• _WHAT THIS TASK INVOLVES_
Filter the records below, keeping only lines with the string "anchor".

• _SOURCE MATERIAL_
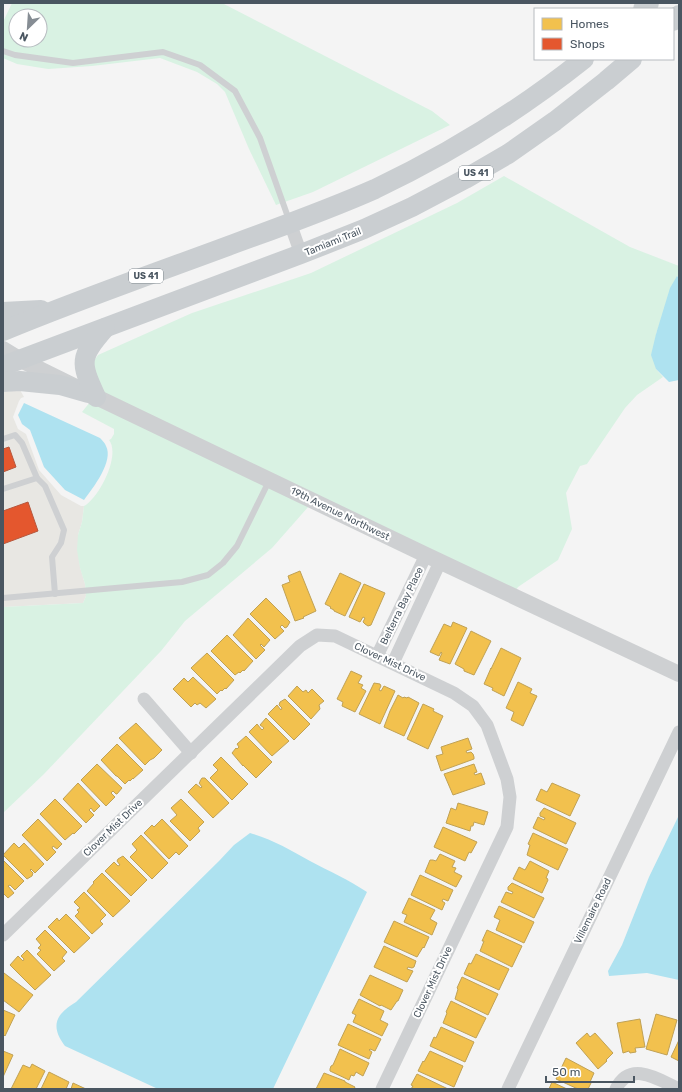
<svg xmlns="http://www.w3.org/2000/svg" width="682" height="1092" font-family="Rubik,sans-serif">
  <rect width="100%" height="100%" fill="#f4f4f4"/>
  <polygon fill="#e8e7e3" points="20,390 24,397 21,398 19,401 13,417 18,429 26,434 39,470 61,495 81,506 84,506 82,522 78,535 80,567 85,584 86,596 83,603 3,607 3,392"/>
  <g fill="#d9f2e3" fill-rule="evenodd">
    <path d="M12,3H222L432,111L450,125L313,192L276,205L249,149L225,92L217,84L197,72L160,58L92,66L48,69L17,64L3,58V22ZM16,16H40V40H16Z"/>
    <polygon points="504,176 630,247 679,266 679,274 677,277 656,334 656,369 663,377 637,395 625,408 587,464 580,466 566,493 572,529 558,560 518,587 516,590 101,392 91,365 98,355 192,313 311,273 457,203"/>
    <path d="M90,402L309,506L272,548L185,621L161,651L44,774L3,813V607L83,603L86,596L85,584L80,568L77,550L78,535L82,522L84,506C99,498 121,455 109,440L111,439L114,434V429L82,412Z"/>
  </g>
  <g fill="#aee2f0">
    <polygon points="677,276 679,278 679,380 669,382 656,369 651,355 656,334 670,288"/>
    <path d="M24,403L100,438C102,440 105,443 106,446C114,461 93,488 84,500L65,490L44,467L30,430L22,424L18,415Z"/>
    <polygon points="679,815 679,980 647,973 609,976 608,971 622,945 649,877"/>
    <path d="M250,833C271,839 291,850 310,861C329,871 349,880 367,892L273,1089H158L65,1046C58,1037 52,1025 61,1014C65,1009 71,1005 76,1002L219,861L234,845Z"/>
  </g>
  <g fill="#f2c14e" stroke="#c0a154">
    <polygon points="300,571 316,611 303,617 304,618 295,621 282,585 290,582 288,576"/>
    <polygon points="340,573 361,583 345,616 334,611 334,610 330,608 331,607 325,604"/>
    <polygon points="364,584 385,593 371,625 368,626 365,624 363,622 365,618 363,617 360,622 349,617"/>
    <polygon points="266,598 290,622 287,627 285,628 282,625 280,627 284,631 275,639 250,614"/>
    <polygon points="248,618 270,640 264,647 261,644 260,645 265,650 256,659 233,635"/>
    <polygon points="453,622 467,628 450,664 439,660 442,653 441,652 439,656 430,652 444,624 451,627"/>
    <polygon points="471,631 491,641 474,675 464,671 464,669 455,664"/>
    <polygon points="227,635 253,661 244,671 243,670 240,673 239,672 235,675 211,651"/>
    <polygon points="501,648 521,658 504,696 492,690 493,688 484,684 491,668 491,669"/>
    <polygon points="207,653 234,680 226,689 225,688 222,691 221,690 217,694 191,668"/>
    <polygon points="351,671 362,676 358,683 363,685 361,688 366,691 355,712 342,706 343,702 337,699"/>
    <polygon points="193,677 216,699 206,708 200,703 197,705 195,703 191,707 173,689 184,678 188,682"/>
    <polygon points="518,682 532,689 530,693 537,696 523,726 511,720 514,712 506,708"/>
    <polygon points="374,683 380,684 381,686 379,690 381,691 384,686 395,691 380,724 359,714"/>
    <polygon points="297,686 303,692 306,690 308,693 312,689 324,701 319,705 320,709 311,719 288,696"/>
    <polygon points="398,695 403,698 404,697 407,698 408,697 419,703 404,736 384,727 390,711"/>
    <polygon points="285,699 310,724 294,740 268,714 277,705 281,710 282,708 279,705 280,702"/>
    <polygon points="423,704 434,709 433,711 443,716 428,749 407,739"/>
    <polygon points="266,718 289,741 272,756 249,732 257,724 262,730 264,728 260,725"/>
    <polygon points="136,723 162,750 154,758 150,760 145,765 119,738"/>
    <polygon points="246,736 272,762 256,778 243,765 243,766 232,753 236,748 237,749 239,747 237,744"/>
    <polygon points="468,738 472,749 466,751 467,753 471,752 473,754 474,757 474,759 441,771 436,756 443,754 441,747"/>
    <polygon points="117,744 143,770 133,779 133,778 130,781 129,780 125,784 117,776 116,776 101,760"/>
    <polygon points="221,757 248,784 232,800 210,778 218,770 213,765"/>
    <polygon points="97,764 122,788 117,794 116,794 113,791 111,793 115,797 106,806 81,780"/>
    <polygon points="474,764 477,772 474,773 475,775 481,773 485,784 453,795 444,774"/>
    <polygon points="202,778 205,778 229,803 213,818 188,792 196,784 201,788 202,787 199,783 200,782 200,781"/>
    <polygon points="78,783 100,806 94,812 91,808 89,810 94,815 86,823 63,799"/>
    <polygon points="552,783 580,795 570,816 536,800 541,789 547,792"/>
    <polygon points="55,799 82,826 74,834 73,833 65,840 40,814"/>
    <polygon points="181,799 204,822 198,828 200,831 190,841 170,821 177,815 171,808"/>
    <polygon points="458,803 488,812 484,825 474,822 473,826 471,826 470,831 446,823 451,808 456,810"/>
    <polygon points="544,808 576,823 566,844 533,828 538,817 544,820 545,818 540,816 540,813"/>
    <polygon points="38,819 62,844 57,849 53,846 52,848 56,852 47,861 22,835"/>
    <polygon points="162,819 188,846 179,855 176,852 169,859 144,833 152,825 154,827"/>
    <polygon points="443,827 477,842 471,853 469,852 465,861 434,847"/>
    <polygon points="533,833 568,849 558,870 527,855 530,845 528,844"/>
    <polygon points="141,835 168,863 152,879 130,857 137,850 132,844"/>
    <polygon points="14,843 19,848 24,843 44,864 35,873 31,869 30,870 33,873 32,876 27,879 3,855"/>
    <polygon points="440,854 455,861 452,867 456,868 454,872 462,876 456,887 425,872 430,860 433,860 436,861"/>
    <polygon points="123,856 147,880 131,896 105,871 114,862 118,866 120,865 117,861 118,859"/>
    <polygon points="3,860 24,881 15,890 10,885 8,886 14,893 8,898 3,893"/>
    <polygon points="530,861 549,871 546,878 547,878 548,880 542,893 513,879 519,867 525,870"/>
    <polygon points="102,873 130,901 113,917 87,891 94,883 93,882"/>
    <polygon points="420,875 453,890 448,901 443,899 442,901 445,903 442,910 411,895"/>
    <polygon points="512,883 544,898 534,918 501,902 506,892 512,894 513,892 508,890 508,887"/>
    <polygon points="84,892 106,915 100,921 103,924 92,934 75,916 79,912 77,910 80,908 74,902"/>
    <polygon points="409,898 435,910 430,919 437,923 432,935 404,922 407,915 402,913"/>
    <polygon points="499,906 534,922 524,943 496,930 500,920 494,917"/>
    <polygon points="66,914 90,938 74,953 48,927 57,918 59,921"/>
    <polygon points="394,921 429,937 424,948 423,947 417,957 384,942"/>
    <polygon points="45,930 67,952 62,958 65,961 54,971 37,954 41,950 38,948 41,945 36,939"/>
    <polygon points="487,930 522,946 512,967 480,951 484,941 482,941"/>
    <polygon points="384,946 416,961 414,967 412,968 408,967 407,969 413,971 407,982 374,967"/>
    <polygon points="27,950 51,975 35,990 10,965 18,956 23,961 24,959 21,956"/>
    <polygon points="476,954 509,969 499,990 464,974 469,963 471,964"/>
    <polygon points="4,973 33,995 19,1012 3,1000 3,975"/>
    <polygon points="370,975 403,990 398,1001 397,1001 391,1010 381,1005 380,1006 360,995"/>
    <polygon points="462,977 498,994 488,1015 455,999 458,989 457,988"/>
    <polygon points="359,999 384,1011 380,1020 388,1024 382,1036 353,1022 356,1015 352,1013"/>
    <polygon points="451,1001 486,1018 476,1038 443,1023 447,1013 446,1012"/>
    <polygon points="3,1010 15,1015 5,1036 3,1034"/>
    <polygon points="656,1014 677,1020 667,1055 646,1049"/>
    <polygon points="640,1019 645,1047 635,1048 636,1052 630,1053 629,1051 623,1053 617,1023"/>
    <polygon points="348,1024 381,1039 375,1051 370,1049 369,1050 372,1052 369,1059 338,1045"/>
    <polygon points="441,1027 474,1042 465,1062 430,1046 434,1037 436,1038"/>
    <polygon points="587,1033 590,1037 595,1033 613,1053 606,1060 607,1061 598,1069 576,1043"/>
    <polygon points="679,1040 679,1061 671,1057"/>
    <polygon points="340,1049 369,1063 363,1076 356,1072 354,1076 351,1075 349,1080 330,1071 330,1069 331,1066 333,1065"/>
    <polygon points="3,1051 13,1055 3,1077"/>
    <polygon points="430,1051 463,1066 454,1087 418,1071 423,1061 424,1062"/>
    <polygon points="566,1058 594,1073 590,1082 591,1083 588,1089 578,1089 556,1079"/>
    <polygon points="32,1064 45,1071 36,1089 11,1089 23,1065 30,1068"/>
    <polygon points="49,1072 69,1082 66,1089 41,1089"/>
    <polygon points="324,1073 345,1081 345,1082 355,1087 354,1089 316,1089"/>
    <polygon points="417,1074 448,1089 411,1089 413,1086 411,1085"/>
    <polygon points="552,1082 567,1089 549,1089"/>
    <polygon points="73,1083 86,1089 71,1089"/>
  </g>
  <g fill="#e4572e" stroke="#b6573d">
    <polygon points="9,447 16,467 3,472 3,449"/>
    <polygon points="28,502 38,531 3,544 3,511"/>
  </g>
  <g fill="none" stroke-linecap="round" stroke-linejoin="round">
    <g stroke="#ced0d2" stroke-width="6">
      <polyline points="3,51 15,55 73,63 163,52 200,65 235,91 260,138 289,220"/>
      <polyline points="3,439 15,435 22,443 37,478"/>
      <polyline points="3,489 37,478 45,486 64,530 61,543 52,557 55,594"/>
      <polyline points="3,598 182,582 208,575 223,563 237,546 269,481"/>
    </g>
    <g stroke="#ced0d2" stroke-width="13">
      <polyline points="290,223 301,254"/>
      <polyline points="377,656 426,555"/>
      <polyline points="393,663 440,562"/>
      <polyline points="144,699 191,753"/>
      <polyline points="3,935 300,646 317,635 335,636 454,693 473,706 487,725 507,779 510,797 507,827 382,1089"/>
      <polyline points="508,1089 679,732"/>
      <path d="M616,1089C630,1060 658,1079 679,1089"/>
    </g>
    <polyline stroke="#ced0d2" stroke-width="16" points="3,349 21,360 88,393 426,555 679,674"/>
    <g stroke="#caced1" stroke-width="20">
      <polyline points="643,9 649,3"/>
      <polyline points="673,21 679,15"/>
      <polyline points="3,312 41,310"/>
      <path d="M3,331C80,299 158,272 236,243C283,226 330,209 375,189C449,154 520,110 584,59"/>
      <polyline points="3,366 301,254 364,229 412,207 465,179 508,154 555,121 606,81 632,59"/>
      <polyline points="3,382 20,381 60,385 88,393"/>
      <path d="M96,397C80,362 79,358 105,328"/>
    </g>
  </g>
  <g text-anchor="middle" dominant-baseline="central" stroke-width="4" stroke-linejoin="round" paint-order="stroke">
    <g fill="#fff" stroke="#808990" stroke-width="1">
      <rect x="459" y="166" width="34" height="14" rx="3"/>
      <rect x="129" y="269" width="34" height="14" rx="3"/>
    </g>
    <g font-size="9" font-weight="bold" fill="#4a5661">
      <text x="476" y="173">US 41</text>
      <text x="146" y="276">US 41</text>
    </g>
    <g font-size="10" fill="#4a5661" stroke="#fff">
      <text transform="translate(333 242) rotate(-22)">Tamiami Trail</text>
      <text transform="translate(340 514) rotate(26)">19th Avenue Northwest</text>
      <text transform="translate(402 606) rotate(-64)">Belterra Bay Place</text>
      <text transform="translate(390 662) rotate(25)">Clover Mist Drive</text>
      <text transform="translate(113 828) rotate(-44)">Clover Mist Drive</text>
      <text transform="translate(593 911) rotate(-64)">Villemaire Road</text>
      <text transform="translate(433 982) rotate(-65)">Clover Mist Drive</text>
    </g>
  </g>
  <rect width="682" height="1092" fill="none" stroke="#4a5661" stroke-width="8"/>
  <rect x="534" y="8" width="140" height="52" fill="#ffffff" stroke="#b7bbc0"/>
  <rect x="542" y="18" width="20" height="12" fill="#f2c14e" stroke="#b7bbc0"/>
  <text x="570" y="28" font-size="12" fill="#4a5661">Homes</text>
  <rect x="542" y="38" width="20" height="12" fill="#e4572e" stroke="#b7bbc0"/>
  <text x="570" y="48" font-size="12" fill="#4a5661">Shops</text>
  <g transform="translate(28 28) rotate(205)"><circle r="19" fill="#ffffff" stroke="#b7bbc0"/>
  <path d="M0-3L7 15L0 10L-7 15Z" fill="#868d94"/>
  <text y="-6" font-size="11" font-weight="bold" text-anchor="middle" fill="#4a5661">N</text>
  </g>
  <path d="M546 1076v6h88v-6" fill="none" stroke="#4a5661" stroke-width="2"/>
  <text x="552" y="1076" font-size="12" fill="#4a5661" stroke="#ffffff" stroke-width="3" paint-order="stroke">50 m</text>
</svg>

• _SOLUTION_
  <g text-anchor="middle" dominant-baseline="central" stroke-width="4" stroke-linejoin="round" paint-order="stroke">
  <text y="-6" font-size="11" font-weight="bold" text-anchor="middle" fill="#4a5661">N</text>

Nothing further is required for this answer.